● **ASSIGNED TASK**: Reproduce word for word the lines in the entries below, beginning with the line that contains "Стеллажи СТФУ подходят" and continuing through the line that contains "Нагрузка на стеллаж: зависит".
(SOURCE DATA)
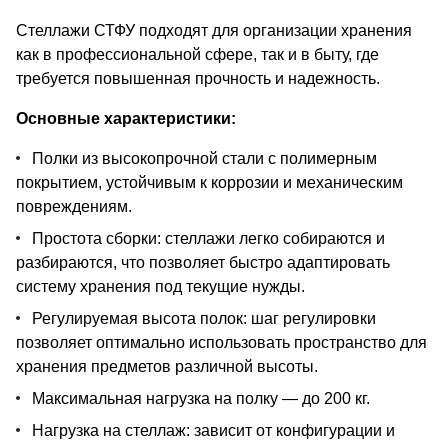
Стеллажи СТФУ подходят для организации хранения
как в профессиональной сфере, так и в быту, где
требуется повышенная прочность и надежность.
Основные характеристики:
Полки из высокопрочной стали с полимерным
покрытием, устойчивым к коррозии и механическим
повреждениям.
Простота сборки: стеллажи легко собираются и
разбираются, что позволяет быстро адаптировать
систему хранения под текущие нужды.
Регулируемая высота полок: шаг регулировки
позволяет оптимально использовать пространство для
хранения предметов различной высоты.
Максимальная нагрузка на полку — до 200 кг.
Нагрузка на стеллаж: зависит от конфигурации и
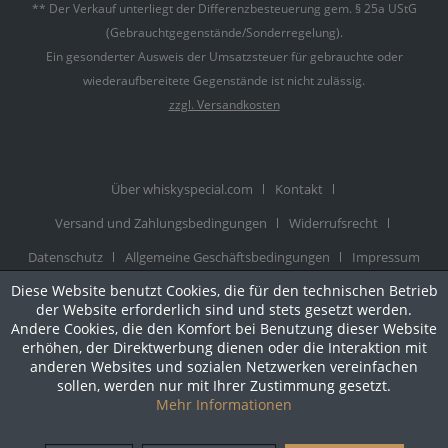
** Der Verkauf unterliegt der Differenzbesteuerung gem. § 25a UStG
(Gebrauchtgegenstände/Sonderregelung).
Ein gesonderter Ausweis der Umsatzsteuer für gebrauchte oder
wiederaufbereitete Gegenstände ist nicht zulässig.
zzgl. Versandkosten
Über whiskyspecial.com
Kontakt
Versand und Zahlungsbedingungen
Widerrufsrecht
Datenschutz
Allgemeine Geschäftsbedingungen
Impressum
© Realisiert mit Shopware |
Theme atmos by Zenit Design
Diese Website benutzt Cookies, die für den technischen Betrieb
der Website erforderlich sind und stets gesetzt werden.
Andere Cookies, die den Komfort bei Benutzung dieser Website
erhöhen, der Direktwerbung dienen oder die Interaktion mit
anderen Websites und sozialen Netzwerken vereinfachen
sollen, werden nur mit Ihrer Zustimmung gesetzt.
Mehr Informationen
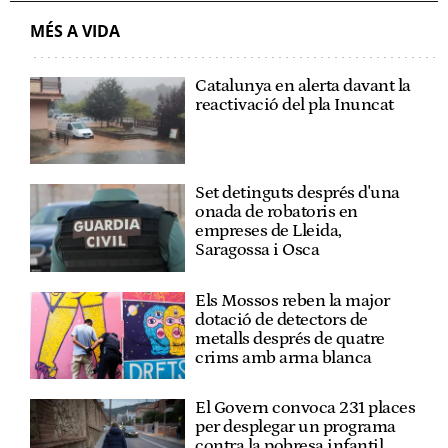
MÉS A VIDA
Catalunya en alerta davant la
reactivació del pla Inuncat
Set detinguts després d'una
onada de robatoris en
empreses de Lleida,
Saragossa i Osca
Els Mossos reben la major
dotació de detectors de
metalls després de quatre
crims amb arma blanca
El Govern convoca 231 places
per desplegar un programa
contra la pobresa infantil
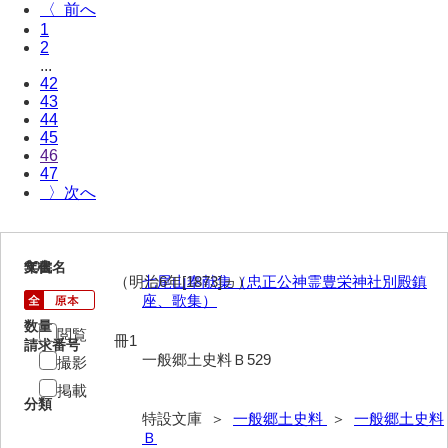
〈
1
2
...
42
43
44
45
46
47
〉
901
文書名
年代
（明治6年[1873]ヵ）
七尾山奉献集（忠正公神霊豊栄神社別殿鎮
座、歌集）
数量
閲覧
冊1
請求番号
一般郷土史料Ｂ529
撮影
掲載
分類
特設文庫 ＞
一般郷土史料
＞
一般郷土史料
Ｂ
(End SOURCE DATA)
(SOURCE DATA)
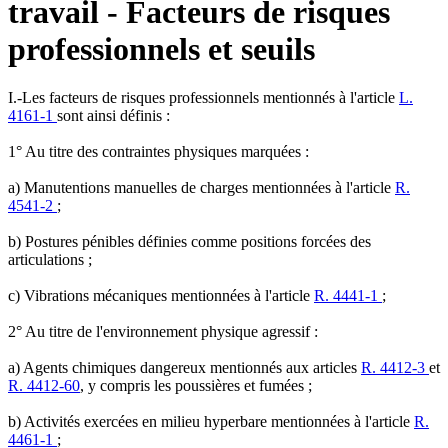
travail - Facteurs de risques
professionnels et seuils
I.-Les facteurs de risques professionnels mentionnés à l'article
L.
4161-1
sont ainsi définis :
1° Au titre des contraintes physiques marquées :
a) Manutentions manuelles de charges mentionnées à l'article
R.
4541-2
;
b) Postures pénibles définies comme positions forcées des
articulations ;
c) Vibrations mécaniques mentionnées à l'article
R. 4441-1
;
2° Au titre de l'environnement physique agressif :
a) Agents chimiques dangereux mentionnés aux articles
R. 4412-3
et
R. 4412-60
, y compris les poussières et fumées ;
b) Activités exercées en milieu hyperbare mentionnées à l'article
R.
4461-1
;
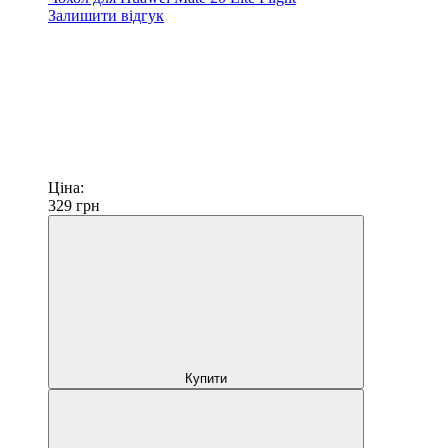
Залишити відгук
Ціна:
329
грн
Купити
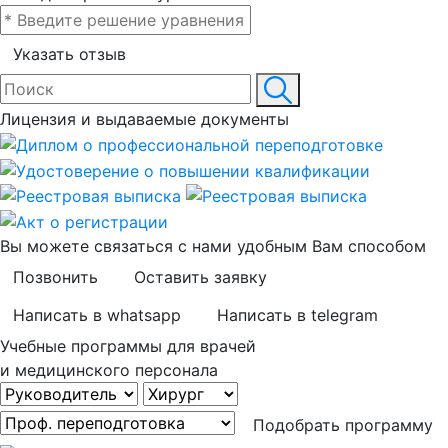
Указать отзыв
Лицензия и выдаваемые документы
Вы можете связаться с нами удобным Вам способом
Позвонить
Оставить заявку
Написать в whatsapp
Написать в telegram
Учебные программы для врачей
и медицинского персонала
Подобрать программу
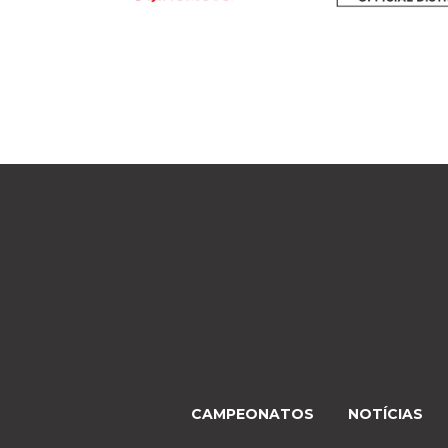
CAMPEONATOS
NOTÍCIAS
(End SOURCE DATA)
● **SOLUTION FOR THIS TASK**:
Стеллажи СТФУ подходят для организации хранения
как в профессиональной сфере, так и в быту, где
требуется повышенная прочность и надежность.
Основные характеристики:
Полки из высокопрочной стали с полимерным
покрытием, устойчивым к коррозии и механическим
повреждениям.
Простота сборки: стеллажи легко собираются и
разбираются, что позволяет быстро адаптировать
систему хранения под текущие нужды.
Регулируемая высота полок: шаг регулировки
позволяет оптимально использовать пространство для
хранения предметов различной высоты.
Максимальная нагрузка на полку — до 200 кг.
Нагрузка на стеллаж: зависит от конфигурации и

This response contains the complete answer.